= SOURCE DATA =
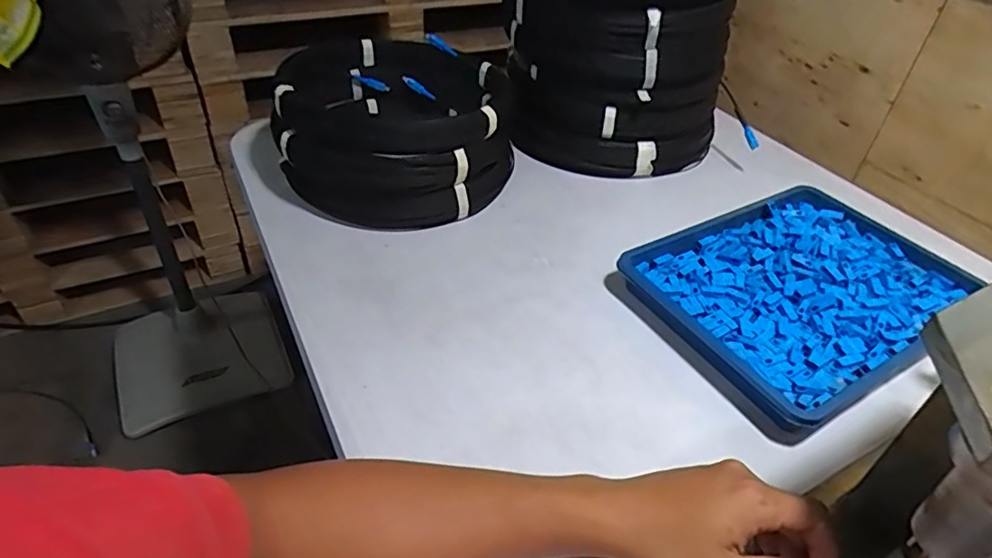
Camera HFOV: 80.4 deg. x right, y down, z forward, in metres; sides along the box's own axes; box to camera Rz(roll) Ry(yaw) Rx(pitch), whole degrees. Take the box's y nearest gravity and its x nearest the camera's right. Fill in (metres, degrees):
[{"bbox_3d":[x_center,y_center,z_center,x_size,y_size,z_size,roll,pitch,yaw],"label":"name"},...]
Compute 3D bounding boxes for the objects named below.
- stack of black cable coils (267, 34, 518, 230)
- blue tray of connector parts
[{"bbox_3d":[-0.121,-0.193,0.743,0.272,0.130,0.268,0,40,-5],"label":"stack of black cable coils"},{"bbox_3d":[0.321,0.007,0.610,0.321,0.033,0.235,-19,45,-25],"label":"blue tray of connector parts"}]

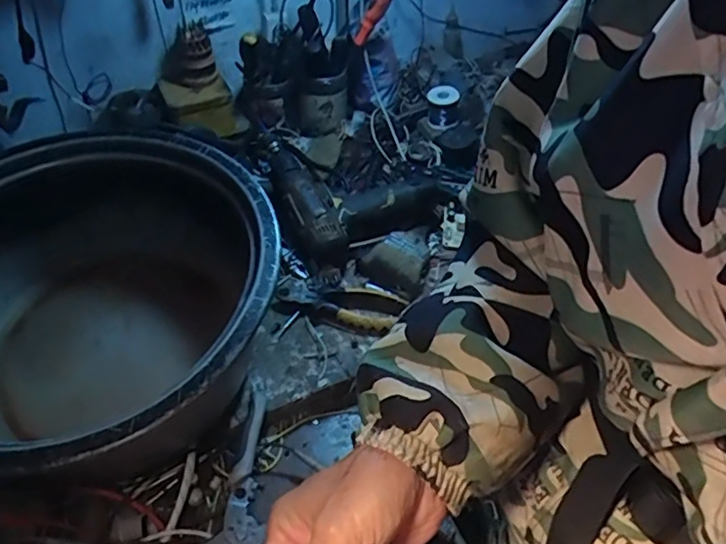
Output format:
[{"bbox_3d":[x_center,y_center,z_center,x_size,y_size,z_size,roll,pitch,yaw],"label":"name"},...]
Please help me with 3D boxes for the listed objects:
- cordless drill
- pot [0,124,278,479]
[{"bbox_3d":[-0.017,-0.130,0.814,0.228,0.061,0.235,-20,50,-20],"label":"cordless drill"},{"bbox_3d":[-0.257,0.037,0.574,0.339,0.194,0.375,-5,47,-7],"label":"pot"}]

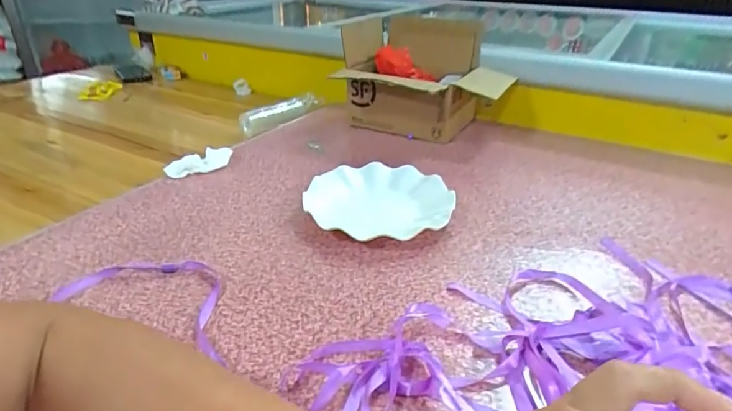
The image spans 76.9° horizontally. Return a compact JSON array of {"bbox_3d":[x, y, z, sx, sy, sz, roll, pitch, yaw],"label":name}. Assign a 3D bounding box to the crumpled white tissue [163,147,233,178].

= PROBLEM TO WORK ON =
If a line comes after the line with "Compute 3D bounding", it stays out; print exactly every line from the start of the entries up to and including that line, but no pictures.

= OUTPUT OF THE EXERCISE =
Camera HFOV: 80.4 deg. x right, y down, z forward, in metres; sides along the box's own axes; box to camera Rz(roll) Ry(yaw) Rx(pitch), whole degrees. Take the box's y nearest gravity and its x nearest the camera's right. Fill in (metres, degrees):
[{"bbox_3d":[x_center,y_center,z_center,x_size,y_size,z_size,roll,pitch,yaw],"label":"name"},...]
Compute 3D bounding boxes for the objects named below.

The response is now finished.